The frictional behavior of DLC films against bearing steel balls and Si 3N 4 balls in different humid air and vacuum environments

Abstract

The frictional behaviors of DLC films against bearing steel balls and Si 3N 4 balls in different humid air and vacuum environments were investigated. The results show that the friction coefficients of DLC films against bearing steel balls in steady-state decrease from 0.34 to 0.12 with the increase in the relative humidity (RH) of air from 10 to 95%, respectively, while the friction coefficients of DLC films against the Si 3N 4 balls increase from 0.02 to 0.12 with the increase in the RH of air from 10 to 95%. Both the friction coefficients of DLC films against the bearing steel balls and against Si 3N 4 balls become gradually close to each other with the increase in the RH of air and are all the same to 0.12 when the RH up to 95%. In vacuum, the friction coefficient of DLC film against DLC film (which is deposited on the bearing steel ball) is the lowest and only about 0.05; the friction coefficients of DLC films against bearing steel balls is about 0.12 and lower than that of in dry air and humid air, while the friction coefficients of DLC films against Si 3N 4 balls is about 0.1 and higher than that of in dry air but lower than in humid air a little. The variation of the friction coefficients of DLC films against both bearing steel balls and Si 3N 4 balls with the increase in different RH of air is associated with the formation of the transfer film and partial graphitized DLC films. The friction coefficients of DLC films against bearing steel balls in dry air exhibited higher lever; perhaps related with the oxidization of DLC films and steel counterpart during sliding in dry air.
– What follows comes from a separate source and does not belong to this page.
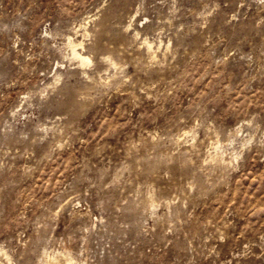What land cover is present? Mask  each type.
<instances>
[{"label": "rangeland", "instance_id": "obj_1", "mask_svg": "<svg viewBox=\"0 0 264 264\" xmlns=\"http://www.w3.org/2000/svg\"><path fill=\"white\" fill-rule=\"evenodd\" d=\"M0 264H264V0H0Z\"/></svg>", "mask_w": 264, "mask_h": 264}, {"label": "bare ground", "instance_id": "obj_2", "mask_svg": "<svg viewBox=\"0 0 264 264\" xmlns=\"http://www.w3.org/2000/svg\"><path fill=\"white\" fill-rule=\"evenodd\" d=\"M75 46L76 45H73V48H72V54H73V56L76 58H78V59H80L81 60V62H83V63H85V62H87L88 63V58L87 57H85V56H83V55H81L76 49H75ZM77 48V47H76Z\"/></svg>", "mask_w": 264, "mask_h": 264}]
</instances>
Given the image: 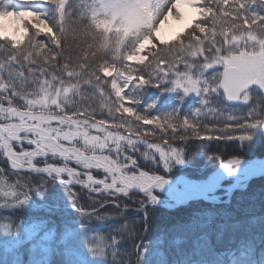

The friction coefficient of DLC films against Si 3N 4 balls in vacuum higher than in dry air is due to the dehydrogenation and the graphitizing of the DLC film under the action of friction stress, besides, the hydrogen content in DLC films prepared in this study is only 26.7 at.%. This hydrogen content is lower than ordinal a-C:H films; this probably weakened the oxidization for DLC films during sliding in dry and humid air, thereby decreasing the friction coefficient.